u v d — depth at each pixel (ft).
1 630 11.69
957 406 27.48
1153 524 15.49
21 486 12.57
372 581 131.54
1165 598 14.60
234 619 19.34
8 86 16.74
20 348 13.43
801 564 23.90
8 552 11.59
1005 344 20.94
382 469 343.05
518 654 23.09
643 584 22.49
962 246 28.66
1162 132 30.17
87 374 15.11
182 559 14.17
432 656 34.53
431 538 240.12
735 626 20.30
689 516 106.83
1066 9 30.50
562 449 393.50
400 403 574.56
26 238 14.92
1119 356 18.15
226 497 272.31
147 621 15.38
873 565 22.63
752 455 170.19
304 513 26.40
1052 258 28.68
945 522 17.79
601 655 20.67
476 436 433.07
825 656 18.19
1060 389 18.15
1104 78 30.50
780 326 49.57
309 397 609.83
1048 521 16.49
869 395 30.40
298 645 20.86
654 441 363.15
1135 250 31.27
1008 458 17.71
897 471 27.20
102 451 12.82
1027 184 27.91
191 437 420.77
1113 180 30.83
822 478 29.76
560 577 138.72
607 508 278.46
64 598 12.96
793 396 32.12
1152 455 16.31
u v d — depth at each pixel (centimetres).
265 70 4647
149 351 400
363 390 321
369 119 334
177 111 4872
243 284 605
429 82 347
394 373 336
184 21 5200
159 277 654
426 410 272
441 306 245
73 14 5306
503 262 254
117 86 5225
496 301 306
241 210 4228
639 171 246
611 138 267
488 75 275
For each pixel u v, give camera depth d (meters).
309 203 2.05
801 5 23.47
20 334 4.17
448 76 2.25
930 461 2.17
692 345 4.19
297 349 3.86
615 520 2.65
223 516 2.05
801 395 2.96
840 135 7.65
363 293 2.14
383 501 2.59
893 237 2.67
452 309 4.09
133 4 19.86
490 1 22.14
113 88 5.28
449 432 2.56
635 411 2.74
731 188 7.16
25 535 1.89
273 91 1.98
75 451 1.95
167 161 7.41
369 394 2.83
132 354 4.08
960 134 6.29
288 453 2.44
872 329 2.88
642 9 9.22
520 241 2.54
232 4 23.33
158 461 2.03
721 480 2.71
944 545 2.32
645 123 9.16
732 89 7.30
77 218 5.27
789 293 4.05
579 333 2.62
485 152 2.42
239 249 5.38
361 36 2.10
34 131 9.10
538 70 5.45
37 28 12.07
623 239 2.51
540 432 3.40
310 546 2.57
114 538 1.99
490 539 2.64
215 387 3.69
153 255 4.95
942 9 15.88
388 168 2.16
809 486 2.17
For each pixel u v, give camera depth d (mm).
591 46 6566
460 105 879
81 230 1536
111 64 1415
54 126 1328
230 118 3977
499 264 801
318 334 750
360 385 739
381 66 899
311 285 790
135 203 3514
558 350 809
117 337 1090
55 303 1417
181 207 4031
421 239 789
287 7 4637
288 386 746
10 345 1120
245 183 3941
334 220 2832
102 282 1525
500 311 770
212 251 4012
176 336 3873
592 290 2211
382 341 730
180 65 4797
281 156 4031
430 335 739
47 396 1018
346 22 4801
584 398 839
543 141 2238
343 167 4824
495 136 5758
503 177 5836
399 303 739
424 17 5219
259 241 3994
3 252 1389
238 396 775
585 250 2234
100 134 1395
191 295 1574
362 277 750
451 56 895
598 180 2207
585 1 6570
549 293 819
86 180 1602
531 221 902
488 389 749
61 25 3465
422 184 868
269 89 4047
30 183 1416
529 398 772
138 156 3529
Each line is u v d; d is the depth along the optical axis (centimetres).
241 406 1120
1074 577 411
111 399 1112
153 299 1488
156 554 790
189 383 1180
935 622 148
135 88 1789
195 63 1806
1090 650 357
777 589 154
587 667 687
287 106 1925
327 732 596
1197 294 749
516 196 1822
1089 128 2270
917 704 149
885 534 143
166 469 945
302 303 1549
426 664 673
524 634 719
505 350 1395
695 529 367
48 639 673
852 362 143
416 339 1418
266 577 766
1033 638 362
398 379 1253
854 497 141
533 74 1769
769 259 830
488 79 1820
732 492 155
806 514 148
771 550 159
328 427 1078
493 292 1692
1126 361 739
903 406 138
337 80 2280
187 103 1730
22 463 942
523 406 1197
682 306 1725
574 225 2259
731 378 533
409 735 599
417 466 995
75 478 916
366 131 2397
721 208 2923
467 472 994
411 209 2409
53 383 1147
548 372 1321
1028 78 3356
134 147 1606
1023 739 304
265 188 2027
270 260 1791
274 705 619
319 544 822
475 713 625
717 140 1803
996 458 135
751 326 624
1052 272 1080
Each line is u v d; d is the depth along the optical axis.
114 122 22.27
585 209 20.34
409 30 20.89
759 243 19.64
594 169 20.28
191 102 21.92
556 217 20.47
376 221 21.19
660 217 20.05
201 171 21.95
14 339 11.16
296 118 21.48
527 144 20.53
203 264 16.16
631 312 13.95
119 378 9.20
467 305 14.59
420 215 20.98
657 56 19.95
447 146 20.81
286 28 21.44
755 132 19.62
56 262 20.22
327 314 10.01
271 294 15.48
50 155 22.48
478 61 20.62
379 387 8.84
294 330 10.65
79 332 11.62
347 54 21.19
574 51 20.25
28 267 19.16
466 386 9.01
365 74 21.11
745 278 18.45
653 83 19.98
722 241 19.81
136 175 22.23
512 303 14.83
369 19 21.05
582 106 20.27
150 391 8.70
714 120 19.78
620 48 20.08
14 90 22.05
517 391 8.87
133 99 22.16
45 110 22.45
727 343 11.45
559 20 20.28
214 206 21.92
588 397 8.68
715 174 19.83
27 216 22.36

☆ ☆ ☆ ☆ ☆

## DIRECTIONS FOR THIS TASK
Copy out each line of the records where the string "give" appears.

## RESULT FOR THIS TASK
For each pixel u v, give camera depth d (meters).
For each pixel u v, give camera depth d (mm).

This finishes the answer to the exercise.